→ Problem details
Convert the stretch of lines from the start through the line containing "3:20 PM -- neither: 20" into a Markdown table with the columns No. and Line, numbering each row and leaving out blank lines.

* * * * *

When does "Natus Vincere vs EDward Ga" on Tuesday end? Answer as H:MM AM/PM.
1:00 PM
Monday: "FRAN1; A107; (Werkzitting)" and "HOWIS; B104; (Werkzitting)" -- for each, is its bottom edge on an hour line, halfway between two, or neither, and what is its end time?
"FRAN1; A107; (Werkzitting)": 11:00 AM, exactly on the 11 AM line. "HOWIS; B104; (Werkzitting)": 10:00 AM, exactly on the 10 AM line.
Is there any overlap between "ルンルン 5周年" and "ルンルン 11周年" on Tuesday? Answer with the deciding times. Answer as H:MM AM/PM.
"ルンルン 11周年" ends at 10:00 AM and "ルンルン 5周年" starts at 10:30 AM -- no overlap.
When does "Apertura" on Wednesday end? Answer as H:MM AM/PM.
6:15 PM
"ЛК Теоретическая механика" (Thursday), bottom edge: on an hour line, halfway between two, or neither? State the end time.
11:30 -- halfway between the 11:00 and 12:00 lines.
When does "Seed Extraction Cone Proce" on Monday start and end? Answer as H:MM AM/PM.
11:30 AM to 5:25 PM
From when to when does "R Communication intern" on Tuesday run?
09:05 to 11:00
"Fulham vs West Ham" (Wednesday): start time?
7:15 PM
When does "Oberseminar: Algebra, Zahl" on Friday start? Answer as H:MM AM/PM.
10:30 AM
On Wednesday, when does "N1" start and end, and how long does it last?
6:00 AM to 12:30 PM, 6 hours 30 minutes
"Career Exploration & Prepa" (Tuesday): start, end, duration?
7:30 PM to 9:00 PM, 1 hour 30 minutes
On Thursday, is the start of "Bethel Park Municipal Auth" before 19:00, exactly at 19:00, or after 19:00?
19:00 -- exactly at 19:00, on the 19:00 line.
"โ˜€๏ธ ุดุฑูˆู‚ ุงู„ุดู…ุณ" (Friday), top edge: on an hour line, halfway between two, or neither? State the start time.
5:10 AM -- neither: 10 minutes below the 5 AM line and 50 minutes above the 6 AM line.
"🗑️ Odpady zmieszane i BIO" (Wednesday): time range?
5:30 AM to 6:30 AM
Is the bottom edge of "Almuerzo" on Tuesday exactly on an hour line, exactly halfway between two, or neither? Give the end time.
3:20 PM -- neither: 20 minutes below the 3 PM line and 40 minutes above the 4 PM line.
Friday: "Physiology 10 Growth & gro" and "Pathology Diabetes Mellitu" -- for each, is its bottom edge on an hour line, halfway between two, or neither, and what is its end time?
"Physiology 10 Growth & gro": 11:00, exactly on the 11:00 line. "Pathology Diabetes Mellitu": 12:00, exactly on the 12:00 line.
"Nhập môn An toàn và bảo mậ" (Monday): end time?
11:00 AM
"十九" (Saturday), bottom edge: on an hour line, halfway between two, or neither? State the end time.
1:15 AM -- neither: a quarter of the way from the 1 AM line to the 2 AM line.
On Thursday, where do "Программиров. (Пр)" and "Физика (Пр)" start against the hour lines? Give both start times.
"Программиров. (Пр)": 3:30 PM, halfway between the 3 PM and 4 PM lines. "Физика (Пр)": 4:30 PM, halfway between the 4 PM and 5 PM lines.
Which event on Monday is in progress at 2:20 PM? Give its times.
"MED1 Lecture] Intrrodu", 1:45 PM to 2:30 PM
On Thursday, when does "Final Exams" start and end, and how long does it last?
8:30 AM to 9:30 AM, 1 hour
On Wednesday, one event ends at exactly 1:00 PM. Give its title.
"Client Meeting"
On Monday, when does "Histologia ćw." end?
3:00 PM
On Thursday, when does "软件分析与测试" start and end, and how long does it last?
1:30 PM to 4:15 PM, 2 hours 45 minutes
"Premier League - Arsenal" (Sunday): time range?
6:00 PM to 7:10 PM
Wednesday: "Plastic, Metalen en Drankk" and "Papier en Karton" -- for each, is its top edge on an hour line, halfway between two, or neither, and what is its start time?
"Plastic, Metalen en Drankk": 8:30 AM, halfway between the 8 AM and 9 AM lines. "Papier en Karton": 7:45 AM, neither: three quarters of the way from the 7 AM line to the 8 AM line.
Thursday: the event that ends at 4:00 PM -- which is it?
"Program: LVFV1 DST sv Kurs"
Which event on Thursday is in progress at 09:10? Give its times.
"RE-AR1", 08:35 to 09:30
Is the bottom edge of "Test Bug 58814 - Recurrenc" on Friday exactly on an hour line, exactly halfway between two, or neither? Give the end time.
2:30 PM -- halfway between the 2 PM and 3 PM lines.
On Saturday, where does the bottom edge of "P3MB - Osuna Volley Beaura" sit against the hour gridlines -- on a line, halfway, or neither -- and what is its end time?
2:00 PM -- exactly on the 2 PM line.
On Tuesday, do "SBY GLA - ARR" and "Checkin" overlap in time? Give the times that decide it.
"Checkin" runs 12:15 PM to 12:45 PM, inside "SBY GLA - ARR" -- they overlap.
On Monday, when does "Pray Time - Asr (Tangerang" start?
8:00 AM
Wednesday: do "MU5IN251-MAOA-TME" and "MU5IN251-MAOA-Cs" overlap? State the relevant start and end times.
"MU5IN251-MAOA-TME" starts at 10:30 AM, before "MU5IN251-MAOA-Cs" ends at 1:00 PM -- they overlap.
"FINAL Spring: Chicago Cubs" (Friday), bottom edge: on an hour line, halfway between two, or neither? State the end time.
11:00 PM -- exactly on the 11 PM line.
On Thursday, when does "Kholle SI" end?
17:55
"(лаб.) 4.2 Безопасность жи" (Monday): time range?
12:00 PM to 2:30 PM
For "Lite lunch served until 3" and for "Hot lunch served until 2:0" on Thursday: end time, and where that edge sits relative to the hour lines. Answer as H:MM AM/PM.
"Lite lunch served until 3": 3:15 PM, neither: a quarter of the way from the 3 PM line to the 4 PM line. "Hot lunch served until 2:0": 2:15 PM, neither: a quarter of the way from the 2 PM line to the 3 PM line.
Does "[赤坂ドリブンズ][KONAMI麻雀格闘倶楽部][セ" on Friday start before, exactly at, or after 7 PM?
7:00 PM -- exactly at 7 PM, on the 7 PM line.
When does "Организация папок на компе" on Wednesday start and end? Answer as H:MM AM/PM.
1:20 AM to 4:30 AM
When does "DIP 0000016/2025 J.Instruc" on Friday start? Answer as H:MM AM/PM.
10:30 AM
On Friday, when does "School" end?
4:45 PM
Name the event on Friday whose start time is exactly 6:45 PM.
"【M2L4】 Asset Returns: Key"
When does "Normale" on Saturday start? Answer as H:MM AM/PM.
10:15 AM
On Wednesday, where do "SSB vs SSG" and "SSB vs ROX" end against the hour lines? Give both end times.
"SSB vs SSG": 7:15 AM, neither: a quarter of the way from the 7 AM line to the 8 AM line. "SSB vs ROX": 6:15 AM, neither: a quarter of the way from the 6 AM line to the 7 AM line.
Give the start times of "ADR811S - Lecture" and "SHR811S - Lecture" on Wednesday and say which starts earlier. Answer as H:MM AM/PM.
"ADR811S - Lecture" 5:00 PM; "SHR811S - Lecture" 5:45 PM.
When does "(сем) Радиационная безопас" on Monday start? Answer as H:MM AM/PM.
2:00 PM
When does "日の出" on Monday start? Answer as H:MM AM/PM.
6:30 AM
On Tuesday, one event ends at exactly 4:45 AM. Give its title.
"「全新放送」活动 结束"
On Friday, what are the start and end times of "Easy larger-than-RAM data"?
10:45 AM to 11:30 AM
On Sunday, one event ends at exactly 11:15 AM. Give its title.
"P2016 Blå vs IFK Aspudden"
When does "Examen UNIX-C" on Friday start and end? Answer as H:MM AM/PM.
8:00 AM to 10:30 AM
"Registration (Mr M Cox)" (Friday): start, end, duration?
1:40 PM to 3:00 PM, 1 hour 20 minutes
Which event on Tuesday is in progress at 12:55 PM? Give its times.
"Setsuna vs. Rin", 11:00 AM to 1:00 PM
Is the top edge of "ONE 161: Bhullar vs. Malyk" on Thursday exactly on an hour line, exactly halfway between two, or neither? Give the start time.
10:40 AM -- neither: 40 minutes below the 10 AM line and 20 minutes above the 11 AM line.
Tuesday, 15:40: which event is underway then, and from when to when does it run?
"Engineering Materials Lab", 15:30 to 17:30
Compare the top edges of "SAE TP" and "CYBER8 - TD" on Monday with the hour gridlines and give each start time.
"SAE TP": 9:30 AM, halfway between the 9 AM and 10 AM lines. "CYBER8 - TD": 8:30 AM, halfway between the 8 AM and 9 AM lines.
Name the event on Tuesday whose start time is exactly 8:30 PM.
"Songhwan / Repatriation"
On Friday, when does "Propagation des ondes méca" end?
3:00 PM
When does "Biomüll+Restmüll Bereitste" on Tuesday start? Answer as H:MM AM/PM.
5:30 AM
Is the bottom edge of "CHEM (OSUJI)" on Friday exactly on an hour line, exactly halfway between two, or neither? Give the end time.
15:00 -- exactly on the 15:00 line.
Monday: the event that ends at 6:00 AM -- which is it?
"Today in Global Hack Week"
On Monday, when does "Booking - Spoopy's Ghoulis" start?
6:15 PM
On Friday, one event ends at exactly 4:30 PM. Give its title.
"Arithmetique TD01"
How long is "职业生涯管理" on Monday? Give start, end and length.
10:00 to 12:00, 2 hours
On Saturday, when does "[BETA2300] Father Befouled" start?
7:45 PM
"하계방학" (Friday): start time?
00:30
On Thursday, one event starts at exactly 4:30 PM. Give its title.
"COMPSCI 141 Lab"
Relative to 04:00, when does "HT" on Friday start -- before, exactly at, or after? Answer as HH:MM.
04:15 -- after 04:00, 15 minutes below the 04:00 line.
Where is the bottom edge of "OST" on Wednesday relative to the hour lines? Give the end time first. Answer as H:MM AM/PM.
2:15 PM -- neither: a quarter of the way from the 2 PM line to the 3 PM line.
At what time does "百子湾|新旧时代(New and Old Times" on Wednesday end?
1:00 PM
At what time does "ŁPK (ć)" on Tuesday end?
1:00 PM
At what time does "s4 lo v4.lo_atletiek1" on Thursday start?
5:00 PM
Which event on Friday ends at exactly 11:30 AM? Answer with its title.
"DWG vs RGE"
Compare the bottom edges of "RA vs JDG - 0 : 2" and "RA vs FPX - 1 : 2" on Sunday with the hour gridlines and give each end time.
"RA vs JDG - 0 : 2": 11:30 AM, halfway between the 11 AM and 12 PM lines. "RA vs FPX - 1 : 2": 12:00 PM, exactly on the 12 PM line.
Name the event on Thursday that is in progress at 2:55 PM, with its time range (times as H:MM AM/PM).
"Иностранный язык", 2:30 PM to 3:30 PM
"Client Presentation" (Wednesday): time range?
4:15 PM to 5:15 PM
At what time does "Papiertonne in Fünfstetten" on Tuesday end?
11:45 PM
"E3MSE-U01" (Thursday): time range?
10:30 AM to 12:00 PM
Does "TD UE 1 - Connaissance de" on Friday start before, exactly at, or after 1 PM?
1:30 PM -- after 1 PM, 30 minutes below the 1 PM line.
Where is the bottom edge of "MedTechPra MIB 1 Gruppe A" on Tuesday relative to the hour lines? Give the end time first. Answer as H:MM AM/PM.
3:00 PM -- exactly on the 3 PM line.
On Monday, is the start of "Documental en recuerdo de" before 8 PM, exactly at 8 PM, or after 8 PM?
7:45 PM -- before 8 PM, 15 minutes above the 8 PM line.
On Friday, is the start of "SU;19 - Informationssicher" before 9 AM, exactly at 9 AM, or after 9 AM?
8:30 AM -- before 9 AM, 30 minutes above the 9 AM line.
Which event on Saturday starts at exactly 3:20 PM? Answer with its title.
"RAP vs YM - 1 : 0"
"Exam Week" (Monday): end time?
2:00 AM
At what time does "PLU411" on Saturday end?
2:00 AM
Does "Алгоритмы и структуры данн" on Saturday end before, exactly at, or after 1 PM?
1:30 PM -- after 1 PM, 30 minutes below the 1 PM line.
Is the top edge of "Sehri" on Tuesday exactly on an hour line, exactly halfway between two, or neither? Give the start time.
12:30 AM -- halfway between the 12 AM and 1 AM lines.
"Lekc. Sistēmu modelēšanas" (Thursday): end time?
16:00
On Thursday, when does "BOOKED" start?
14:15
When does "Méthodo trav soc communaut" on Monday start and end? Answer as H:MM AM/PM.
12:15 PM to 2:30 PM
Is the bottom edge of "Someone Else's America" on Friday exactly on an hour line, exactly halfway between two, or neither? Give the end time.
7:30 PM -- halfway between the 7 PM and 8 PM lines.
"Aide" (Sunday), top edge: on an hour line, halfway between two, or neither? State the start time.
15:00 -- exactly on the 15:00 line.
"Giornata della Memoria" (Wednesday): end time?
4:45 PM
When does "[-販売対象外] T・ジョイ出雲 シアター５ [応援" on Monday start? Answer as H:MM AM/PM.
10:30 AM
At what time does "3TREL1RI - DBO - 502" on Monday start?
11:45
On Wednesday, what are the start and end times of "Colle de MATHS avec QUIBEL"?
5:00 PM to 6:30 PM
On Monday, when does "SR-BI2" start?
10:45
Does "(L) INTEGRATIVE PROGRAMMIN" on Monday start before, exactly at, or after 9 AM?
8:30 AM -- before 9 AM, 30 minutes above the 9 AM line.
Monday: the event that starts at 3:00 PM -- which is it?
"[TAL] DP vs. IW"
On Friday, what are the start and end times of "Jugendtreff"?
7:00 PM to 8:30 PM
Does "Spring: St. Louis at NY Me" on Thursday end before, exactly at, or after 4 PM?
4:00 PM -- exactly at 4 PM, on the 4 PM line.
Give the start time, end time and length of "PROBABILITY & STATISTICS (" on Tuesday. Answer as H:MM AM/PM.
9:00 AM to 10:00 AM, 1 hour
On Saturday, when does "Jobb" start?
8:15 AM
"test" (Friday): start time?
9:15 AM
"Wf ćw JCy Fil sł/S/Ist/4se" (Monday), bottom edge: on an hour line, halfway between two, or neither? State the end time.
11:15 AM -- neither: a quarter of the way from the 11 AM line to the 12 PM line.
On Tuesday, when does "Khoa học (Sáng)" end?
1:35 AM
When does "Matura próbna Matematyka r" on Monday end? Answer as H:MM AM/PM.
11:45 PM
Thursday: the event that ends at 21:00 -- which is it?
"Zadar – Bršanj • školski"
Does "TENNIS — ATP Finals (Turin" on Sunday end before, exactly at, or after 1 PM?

* * * * *

→ Output of the exercise
| No. | Line |
|---|---|
| 1 | When does "Natus Vincere vs EDward Ga" on Tuesday end? Answer as H:MM AM/PM. |
| 2 | 1:00 PM |
| 3 | Monday: "FRAN1; A107; (Werkzitting)" and "HOWIS; B104; (Werkzitting)" -- for each, is its bottom edge on an hour line, halfway between two, or neither, and what is its end time? |
| 4 | "FRAN1; A107; (Werkzitting)": 11:00 AM, exactly on the 11 AM line. "HOWIS; B104; (Werkzitting)": 10:00 AM, exactly on the 10 AM line. |
| 5 | Is there any overlap between "ルンルン 5周年" and "ルンルン 11周年" on Tuesday? Answer with the deciding times. Answer as H:MM AM/PM. |
| 6 | "ルンルン 11周年" ends at 10:00 AM and "ルンルン 5周年" starts at 10:30 AM -- no overlap. |
| 7 | When does "Apertura" on Wednesday end? Answer as H:MM AM/PM. |
| 8 | 6:15 PM |
| 9 | "ЛК Теоретическая механика" (Thursday), bottom edge: on an hour line, halfway between two, or neither? State the end time. |
| 10 | 11:30 -- halfway between the 11:00 and 12:00 lines. |
| 11 | When does "Seed Extraction Cone Proce" on Monday start and end? Answer as H:MM AM/PM. |
| 12 | 11:30 AM to 5:25 PM |
| 13 | From when to when does "R Communication intern" on Tuesday run? |
| 14 | 09:05 to 11:00 |
| 15 | "Fulham vs West Ham" (Wednesday): start time? |
| 16 | 7:15 PM |
| 17 | When does "Oberseminar: Algebra, Zahl" on Friday start? Answer as H:MM AM/PM. |
| 18 | 10:30 AM |
| 19 | On Wednesday, when does "N1" start and end, and how long does it last? |
| 20 | 6:00 AM to 12:30 PM, 6 hours 30 minutes |
| 21 | "Career Exploration & Prepa" (Tuesday): start, end, duration? |
| 22 | 7:30 PM to 9:00 PM, 1 hour 30 minutes |
| 23 | On Thursday, is the start of "Bethel Park Municipal Auth" before 19:00, exactly at 19:00, or after 19:00? |
| 24 | 19:00 -- exactly at 19:00, on the 19:00 line. |
| 25 | "โ˜€๏ธ ุดุฑูˆู‚ ุงู„ุดู…ุณ" (Friday), top edge: on an hour line, halfway between two, or neither? State the start time. |
| 26 | 5:10 AM -- neither: 10 minutes below the 5 AM line and 50 minutes above the 6 AM line. |
| 27 | "🗑️ Odpady zmieszane i BIO" (Wednesday): time range? |
| 28 | 5:30 AM to 6:30 AM |
| 29 | Is the bottom edge of "Almuerzo" on Tuesday exactly on an hour line, exactly halfway between two, or neither? Give the end time. |
| 30 | 3:20 PM -- neither: 20 minutes below the 3 PM line and 40 minutes above the 4 PM line. |